Banks started out patrolling the 81st Precinct in Bedford-Stuyvesant in the crime-ridden ’80s.

“In Brooklyn North, the overwhelming majority of the time — especially years ago, when crime and violence was at its height — you’re going to always have those harrowing situations,” he said.

He has since held a series of lofty posts, including commanding officer of Patrol Borough Manhattan North and the 79th, 81st and Central Park precincts.

Banks fell in line when asked whether he agreed with the City Council’s proposal to install an inspector general to monitor the NYPD. Both Police Commissioner Ray Kelly and Mayor Bloomberg have blasted the plan.

“I don’t think that an inspector general is warranted. I’m not sure what results it would produce,” Banks said.

He would like to continue to build ties with the community.

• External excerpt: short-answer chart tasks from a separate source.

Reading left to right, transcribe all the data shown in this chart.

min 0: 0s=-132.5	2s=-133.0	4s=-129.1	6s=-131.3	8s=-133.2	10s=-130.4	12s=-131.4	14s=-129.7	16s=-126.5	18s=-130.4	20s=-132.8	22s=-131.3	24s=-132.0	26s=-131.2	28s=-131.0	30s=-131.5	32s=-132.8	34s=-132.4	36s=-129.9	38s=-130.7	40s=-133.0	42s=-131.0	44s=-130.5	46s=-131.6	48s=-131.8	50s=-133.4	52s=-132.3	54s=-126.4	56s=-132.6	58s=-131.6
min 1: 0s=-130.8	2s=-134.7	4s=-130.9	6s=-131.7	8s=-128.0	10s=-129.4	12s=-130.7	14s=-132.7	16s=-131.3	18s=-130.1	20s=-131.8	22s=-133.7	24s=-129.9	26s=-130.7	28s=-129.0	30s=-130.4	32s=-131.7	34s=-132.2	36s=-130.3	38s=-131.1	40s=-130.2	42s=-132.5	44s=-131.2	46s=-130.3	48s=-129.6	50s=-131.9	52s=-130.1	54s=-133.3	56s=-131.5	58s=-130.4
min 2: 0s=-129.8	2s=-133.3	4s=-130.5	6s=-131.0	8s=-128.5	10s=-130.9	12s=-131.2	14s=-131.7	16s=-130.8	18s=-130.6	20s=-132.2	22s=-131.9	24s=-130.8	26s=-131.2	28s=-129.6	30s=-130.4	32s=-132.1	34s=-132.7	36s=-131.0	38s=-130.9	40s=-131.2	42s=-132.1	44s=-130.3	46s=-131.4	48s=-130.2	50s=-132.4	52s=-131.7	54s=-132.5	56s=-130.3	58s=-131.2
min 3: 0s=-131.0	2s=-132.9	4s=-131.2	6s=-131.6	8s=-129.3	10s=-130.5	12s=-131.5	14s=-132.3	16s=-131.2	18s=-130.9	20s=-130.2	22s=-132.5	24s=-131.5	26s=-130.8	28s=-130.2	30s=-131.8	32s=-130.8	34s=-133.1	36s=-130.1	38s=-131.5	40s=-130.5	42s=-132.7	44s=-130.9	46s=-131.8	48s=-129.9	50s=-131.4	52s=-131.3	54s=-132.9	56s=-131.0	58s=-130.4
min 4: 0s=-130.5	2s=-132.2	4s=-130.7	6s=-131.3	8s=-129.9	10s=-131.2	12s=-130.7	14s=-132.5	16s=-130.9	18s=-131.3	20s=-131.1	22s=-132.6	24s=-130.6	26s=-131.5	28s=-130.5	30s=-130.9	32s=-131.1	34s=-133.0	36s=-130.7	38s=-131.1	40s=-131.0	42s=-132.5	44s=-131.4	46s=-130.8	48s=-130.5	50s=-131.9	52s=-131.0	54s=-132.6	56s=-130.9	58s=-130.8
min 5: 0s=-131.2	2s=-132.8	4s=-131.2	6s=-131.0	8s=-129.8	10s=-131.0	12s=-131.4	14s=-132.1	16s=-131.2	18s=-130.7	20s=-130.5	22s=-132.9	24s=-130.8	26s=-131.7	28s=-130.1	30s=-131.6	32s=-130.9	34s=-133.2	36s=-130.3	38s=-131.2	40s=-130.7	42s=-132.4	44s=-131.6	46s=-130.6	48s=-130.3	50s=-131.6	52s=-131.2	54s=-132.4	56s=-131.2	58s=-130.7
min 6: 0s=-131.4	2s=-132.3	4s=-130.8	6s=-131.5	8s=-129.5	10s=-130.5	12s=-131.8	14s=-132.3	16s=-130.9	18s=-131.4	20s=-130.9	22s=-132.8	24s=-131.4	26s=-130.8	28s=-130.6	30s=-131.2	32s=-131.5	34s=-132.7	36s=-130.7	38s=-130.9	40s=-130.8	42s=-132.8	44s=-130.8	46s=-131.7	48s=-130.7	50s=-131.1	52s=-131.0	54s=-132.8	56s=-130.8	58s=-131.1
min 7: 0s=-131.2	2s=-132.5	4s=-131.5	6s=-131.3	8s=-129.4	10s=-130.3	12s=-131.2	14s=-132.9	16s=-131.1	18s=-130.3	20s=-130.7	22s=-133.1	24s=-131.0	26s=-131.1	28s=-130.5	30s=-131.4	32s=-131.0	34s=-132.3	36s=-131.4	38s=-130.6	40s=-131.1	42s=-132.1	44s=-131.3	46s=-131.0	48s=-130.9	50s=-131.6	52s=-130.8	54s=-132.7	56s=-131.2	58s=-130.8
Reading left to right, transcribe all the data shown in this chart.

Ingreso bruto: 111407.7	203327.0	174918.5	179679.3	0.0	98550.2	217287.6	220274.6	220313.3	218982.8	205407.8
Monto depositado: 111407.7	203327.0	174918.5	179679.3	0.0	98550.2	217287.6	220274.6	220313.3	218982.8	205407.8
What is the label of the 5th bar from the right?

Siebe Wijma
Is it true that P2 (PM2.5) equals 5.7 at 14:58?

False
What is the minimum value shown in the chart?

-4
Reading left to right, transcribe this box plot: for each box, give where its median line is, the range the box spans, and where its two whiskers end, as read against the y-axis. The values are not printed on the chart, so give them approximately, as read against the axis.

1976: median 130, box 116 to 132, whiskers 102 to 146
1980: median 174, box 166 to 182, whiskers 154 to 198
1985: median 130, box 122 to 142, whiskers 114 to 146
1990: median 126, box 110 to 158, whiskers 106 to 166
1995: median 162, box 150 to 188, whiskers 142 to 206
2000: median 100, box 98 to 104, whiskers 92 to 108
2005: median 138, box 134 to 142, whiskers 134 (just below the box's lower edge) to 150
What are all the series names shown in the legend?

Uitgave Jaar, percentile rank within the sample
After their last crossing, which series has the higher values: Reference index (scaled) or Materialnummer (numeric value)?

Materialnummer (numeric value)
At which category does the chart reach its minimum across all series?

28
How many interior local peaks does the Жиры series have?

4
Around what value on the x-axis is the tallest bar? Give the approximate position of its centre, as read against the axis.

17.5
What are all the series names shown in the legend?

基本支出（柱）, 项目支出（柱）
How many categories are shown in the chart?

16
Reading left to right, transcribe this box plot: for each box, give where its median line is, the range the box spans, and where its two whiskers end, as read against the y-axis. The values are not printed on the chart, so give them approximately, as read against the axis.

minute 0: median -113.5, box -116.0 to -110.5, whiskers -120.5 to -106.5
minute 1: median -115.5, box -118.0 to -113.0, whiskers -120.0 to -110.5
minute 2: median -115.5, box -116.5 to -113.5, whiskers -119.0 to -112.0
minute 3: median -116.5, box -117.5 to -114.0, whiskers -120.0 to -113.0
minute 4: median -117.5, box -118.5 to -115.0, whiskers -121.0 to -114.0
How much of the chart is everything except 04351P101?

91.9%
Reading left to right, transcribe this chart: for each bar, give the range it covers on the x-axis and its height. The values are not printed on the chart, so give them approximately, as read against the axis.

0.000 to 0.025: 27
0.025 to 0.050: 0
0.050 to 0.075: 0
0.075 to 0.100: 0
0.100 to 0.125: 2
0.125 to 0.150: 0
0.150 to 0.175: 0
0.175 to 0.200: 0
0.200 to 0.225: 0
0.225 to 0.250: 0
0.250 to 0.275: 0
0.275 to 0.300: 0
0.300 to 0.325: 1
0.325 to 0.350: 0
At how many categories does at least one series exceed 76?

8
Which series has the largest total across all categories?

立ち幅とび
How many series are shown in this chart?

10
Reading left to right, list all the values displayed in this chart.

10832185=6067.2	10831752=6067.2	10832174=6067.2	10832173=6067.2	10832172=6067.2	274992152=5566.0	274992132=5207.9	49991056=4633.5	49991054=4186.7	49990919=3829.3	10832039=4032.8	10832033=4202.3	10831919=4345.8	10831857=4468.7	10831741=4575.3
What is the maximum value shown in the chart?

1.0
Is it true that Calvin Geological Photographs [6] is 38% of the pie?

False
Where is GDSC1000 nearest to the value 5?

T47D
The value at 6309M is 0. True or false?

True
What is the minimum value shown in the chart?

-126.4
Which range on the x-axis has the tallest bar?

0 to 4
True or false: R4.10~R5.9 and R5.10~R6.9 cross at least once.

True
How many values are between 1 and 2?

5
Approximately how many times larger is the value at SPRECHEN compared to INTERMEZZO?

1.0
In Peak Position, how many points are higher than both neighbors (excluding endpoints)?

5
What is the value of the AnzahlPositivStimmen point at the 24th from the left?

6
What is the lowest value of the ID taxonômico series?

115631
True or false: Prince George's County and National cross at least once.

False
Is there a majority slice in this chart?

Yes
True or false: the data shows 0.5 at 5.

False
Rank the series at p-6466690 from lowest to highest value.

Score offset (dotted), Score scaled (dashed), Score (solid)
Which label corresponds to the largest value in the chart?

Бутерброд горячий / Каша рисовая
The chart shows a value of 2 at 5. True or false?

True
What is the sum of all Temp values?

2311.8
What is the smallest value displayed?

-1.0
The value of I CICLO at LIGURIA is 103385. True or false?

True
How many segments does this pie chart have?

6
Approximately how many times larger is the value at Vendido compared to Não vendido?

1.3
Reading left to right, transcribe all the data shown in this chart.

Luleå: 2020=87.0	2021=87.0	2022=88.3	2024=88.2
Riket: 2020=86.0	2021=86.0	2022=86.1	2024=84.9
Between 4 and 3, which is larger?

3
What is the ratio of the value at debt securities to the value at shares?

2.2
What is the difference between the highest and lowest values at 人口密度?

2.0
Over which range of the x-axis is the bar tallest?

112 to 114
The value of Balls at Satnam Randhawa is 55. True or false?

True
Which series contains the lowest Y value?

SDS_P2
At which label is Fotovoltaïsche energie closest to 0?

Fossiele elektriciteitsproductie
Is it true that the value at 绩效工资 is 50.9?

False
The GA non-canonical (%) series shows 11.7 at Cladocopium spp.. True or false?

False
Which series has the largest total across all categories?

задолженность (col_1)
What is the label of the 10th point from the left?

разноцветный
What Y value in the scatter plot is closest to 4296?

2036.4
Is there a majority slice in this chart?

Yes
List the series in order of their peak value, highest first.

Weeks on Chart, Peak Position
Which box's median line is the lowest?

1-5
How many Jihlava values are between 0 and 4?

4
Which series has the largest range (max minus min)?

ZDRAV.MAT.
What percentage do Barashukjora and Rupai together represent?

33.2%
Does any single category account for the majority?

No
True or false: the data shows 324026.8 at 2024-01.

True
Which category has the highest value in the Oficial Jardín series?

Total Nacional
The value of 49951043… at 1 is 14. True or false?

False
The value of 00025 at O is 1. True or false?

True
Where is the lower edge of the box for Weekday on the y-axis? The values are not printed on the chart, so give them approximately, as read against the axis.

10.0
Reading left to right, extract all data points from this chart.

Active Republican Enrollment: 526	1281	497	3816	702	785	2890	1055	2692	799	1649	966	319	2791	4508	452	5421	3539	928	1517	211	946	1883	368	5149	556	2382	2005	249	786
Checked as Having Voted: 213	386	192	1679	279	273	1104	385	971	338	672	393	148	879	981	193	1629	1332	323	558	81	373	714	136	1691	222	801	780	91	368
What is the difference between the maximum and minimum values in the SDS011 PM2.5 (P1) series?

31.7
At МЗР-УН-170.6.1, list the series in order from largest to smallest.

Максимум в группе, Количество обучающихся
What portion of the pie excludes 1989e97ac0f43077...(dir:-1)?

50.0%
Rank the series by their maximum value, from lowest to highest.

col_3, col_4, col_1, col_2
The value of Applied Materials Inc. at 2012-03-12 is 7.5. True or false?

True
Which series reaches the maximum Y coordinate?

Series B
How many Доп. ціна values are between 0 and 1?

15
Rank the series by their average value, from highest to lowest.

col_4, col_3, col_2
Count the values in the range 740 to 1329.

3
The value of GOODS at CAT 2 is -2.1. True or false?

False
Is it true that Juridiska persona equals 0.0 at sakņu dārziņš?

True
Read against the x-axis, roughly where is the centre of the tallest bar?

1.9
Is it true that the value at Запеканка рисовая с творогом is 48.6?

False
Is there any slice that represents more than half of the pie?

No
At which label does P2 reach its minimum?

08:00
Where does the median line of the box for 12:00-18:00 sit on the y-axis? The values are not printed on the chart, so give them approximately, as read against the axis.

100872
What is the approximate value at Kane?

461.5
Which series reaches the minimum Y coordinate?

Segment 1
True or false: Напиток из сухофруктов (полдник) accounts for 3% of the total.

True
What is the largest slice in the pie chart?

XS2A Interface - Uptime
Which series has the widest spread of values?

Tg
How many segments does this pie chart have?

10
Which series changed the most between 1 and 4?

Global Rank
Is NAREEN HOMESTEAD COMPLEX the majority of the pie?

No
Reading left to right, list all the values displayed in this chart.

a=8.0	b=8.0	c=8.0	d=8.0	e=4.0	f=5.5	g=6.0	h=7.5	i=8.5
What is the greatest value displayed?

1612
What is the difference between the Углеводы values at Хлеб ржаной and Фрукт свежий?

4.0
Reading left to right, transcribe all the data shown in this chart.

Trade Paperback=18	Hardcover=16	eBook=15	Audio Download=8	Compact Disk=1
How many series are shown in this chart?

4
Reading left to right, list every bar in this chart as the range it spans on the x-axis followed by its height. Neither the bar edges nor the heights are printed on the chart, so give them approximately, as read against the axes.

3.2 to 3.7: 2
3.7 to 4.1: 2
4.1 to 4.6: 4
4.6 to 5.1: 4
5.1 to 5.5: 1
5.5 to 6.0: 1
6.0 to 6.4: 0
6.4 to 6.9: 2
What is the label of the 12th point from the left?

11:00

“It’s something that police officers and people in the community have to realize — that it’s not two separate entities, it’s actually joined in one, and what could be achieved when the community thinks of themselves as police and the police think of themselves as the community,” he said.

He didn’t say whether he wanted his current boss to stay on for the next administration.

“I have not thought about Commissioner Kelly being here at all. That’s not my job to do,” he said.